Quoted text
%%
There are situations where we are stuck. Just due to the nature of how the world evolved, we are set in a pattern and accept it as it is what it is. I don’t like that phrase. Too often it’s an acceptance for less that what our imaginations can conjure.

Glean is building the new paradigm for how we get at the information we need in the workplace. It will free us from the absurdities that we suffer every day. The absurdities of searching many different productivity apps (was this document in my Dropbox, a Google doc, or a Coda doc?), asking each other where stuff is (hey Katie, can you tell me again where to find that new seed investment onboarding doc?), and not having the right information in front of us when we need it (this meeting is about to start… where is that outline?).

The team at Glean is imagining a better set of experiences that embraces the best-of-breed applications like Coda and Miro, while also freeing us to work across these tools, and work together as teams.

Information at work is a problem space that has been stuck in an eddy. The older on-prem world made indexing and serving information really hard – connectivity, authorization, ontologies, APIs, etc. across file servers and on-premises enterprise applications – all really challenging. We tried to solve it, but failed. And because of how consumer internet search works is so deeply engrained in all of us, we have failed to imagine a better way to access information – one where you just have in your hands the right information at the time when you need it. That world hasn’t evolved beyond the blinking cursor in a text box since Alta Vista (yes, that user experience existed before Google).
%%
Data section
%%
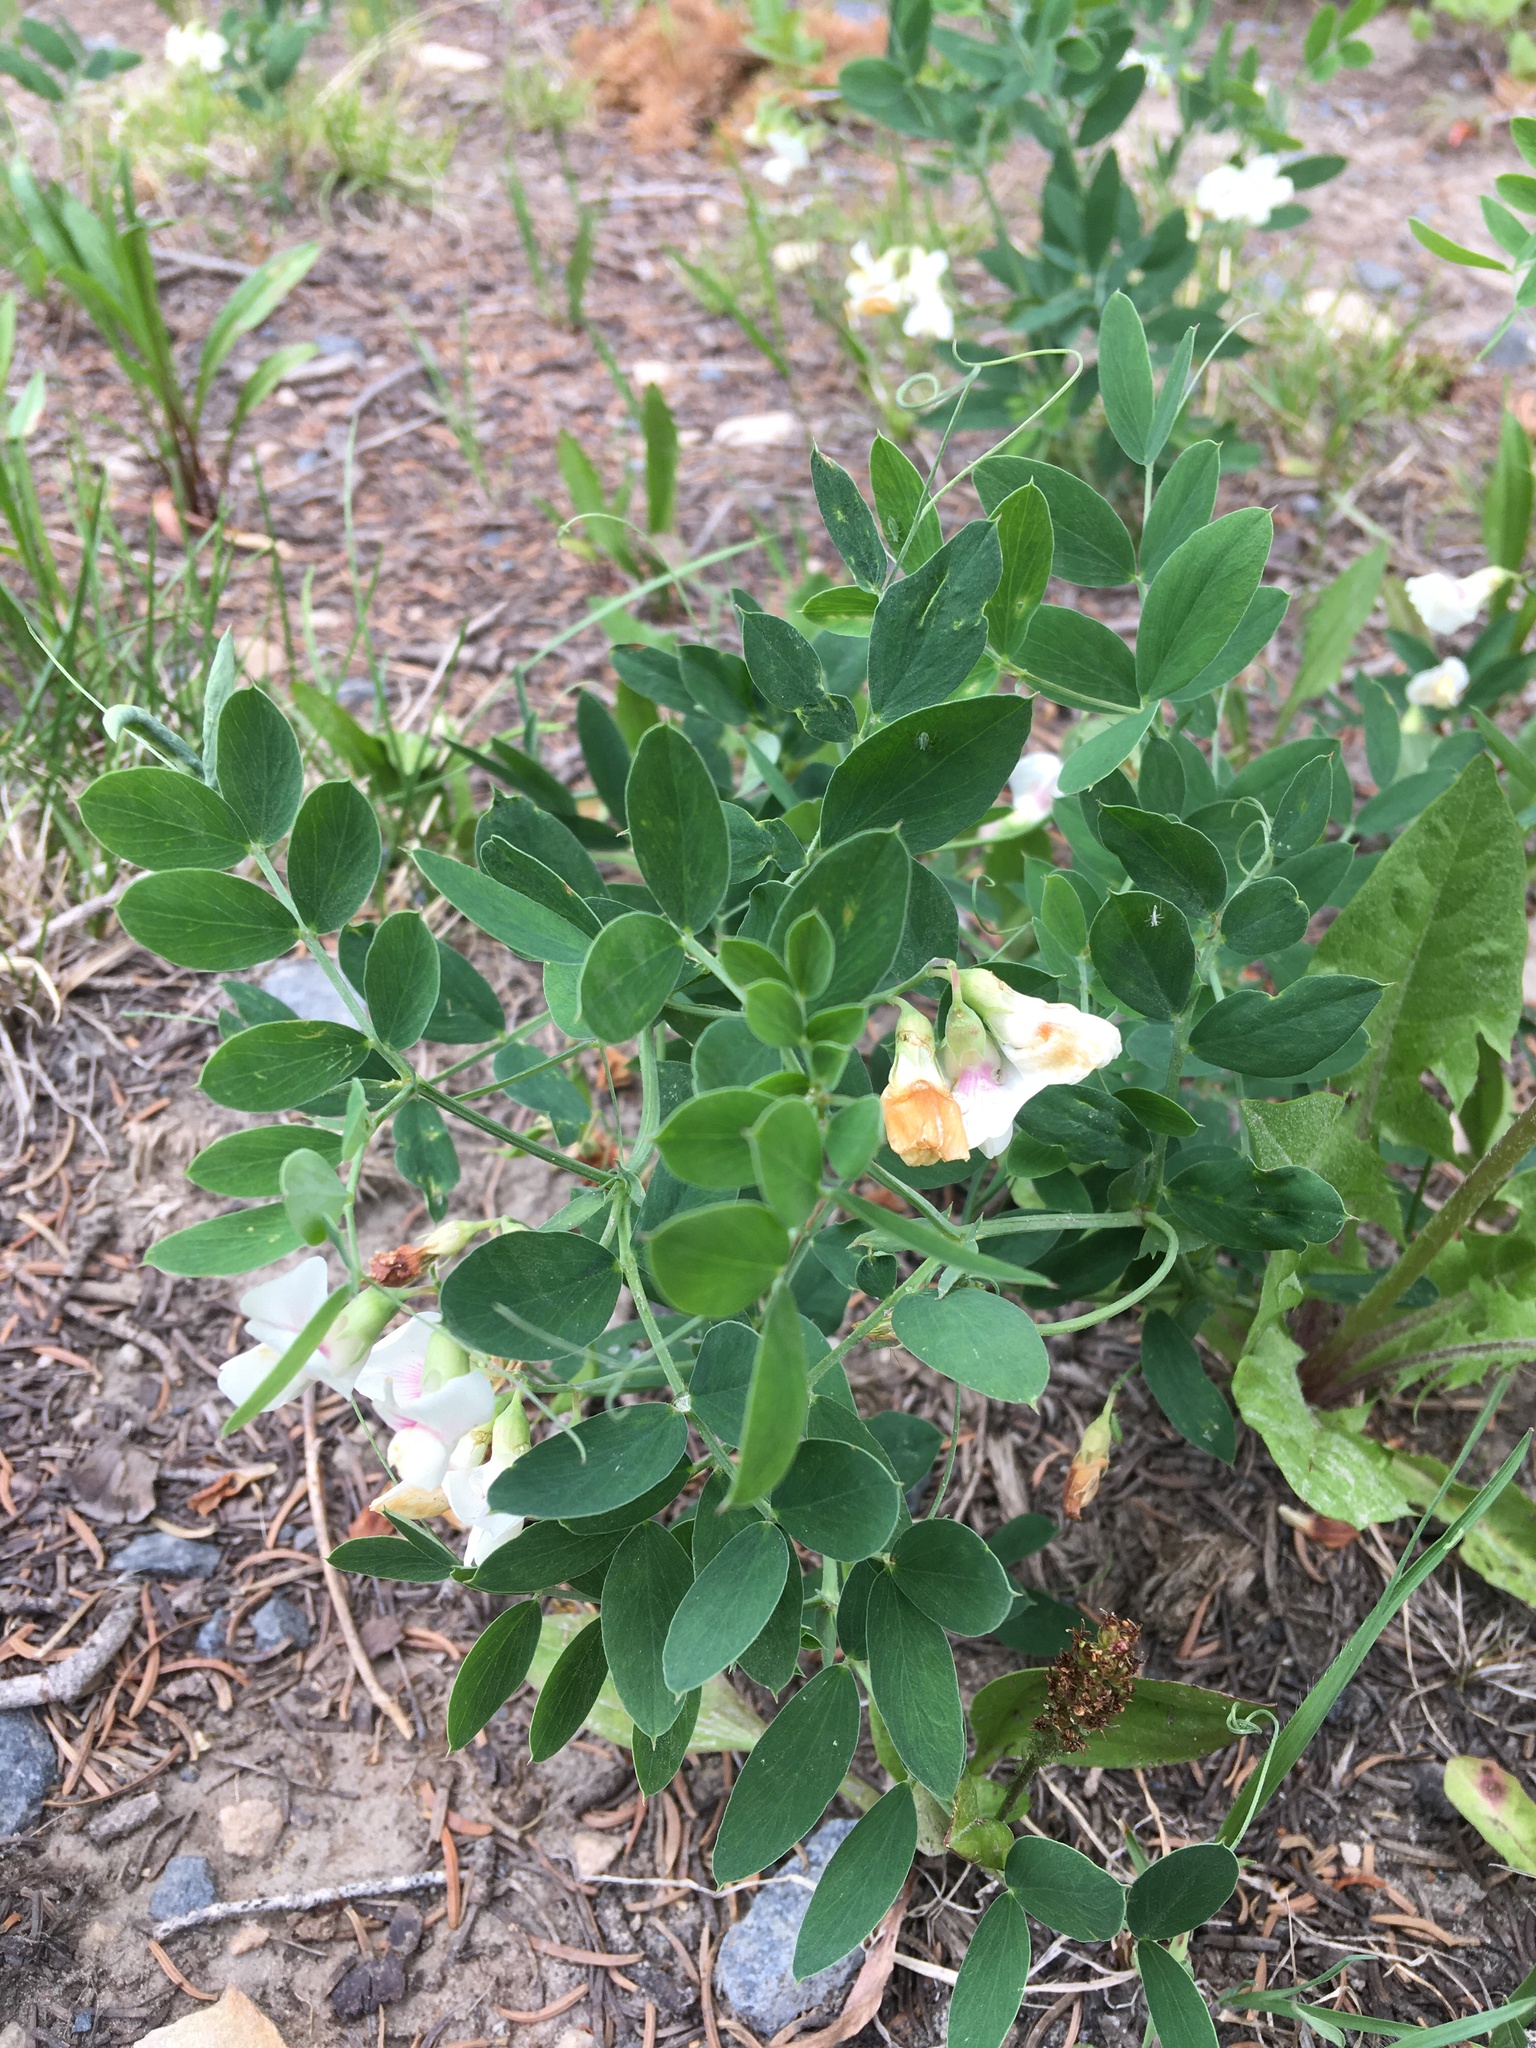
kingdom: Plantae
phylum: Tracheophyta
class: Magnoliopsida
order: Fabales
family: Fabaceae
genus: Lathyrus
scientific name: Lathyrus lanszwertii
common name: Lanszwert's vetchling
%%
%%
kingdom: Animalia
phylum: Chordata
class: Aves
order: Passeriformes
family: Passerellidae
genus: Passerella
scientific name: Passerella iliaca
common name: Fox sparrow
%%
%%
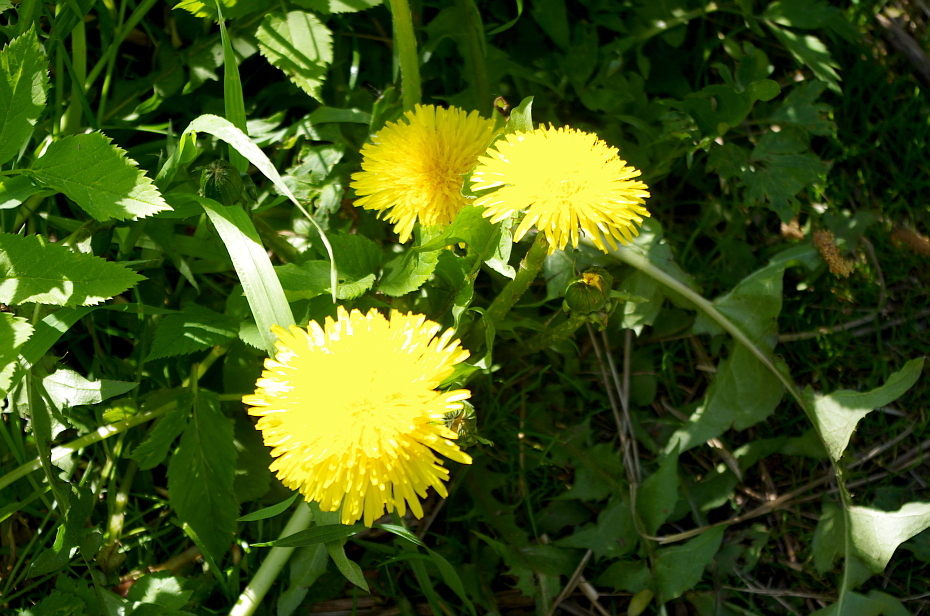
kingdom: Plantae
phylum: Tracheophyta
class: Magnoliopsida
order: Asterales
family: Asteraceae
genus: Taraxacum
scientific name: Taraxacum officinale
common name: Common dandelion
%%
Problems and tasks
#1 From the Glean piece above, copy everything from "Glean is building" down to "together as teams.".
#2 What everyday absurdities at work does the Glean piece say people suffer? List all of them.
#3 In one to three sentences, explain why, according to the Glean piece, we have failed to imagine a better way to access information at work.

Answers per task
#1
Glean is building the new paradigm for how we get at the information we need in the workplace. It will free us from the absurdities that we suffer every day. The absurdities of searching many different productivity apps (was this document in my Dropbox, a Google doc, or a Coda doc?), asking each other where stuff is (hey Katie, can you tell me again where to find that new seed investment onboarding doc?), and not having the right information in front of us when we need it (this meeting is about to start… where is that outline?).

The team at Glean is imagining a better set of experiences that embraces the best-of-breed applications like Coda and Miro, while also freeing us to work across these tools, and work together as teams.

#2
- Searching many different productivity apps
- Asking each other where stuff is
- Not having the right information in front of us when we need it

#3 How consumer internet search works is so deeply ingrained in all of us that we have not pictured anything else. As a result, that world has not moved past the blinking cursor in a text box since Alta Vista.